Originally appeared in Holiday, 2002 issue of homemaker
Funny Business
Catherine Lawrence tells why it's important to take laughter seriously - especially during the hectic holiday season.
By Georgie Binks
Tension was building as Catherine Lawrence prepared Christmas dinner for her family a few years ago. So she took a deep breath - and stuck a rubber turkey on a platter. "I faked a freak-out," she says. "I threw the turkey, which nearly hit my mother-in-law, and screamed 'I hate cooking!' Then everyone realized it was fake, and we had a ball."
Rubber turkeys or chickens have been a necessity in Lawrence's line of business for the past several years.

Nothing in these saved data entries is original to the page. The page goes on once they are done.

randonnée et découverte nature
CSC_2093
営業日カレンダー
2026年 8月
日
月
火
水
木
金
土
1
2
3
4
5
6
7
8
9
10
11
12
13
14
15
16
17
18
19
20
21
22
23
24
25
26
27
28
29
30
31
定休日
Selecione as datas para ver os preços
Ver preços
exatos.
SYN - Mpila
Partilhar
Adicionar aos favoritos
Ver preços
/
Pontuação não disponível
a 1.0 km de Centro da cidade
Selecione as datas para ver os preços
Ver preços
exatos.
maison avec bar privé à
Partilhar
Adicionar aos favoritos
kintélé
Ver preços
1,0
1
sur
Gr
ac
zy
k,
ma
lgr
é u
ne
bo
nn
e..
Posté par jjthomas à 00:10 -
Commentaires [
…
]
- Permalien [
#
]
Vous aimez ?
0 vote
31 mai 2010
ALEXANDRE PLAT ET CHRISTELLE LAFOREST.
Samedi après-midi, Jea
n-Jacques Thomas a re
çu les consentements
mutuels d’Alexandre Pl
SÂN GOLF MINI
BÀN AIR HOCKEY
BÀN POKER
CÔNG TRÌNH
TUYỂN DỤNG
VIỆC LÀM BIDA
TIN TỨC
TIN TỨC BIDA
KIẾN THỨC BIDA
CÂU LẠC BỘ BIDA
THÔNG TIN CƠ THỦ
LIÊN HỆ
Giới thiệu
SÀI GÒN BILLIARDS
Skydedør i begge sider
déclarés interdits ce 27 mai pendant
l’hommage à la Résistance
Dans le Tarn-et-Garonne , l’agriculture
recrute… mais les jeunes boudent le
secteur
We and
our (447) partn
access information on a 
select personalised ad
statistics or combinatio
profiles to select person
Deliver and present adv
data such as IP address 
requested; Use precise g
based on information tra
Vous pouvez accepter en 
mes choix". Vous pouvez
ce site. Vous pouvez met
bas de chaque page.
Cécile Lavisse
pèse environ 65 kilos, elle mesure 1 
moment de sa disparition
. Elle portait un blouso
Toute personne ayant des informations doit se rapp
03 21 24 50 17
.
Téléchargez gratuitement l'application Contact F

Although the 43-year-old is a lawyer by trade, her briefcase contains laughing tapes, a few red clown noses and, of course, a "Survival of the Funniest" hat. That's because Lawrence, who lives in Toronto with her husband and three children, spends her day giving giggle.
Lawrence signed up for a comedy workshop at the Avenue Road Arts School after practising law for eight years. Then she hit the comedy circuit - fashion shows, golf courses - performing as a funny gal and, while doing research for her sketches, stumbled upon a worldwide laughter movement. In India, for example, people meet in parks for 20-minute sessions for the sole purpose of having a good chortle. In the U.S., there's the World Laughter Tour (WLT), which holds hundreds of laughter club sessions every week.
WLT has certified Lawrence as a laughter leader (she jokes she can safely lead laughter sessions and no one will get hurt), and she ran her first laughter club last year, with a group of residents at a retirement home. "You start with a greeting laugh, then clapping ho-ho, ha-ha-ha. It's artificial laughter that turns into real laughter," she says. She speaks on the importance of humor to a wide variety of people, including investment bankers and lawyers, guiding people onto the laugh track.
Lawrence says her friends call her for a laughter fix when they're feeling blue. As the captain of the first-ever Canadian women's elephant polo team, which competed in Nepal in 1996 at the 15th World Elephant Polo Championships, she's well-tuned to the health benefits of a fun life. Laughter, in particular, has been described as inner jogging, she says.
California-based Dr. Lee Berk might agree. His studies at the University of California show that mirthful laughter diminishes the secretion of hormones cortisol and adrenalin, released when the body is stressed. So laughing helps your immune system to operate normally.
How can you exercise your funny bone? Start by picking up a journal and noting the people and things that make you laugh, to remind you what you need to get in the mood. "Do a humor litmus test," says Lawrence. "Ask yourself, Am I having fun? Do I laugh? When do I laugh?" As Canadians, with comedians like Mary Walsh and Sandra Shamas a part of our collective consciousness, it's our duty to laugh, she adds. It's one of our greatest exports.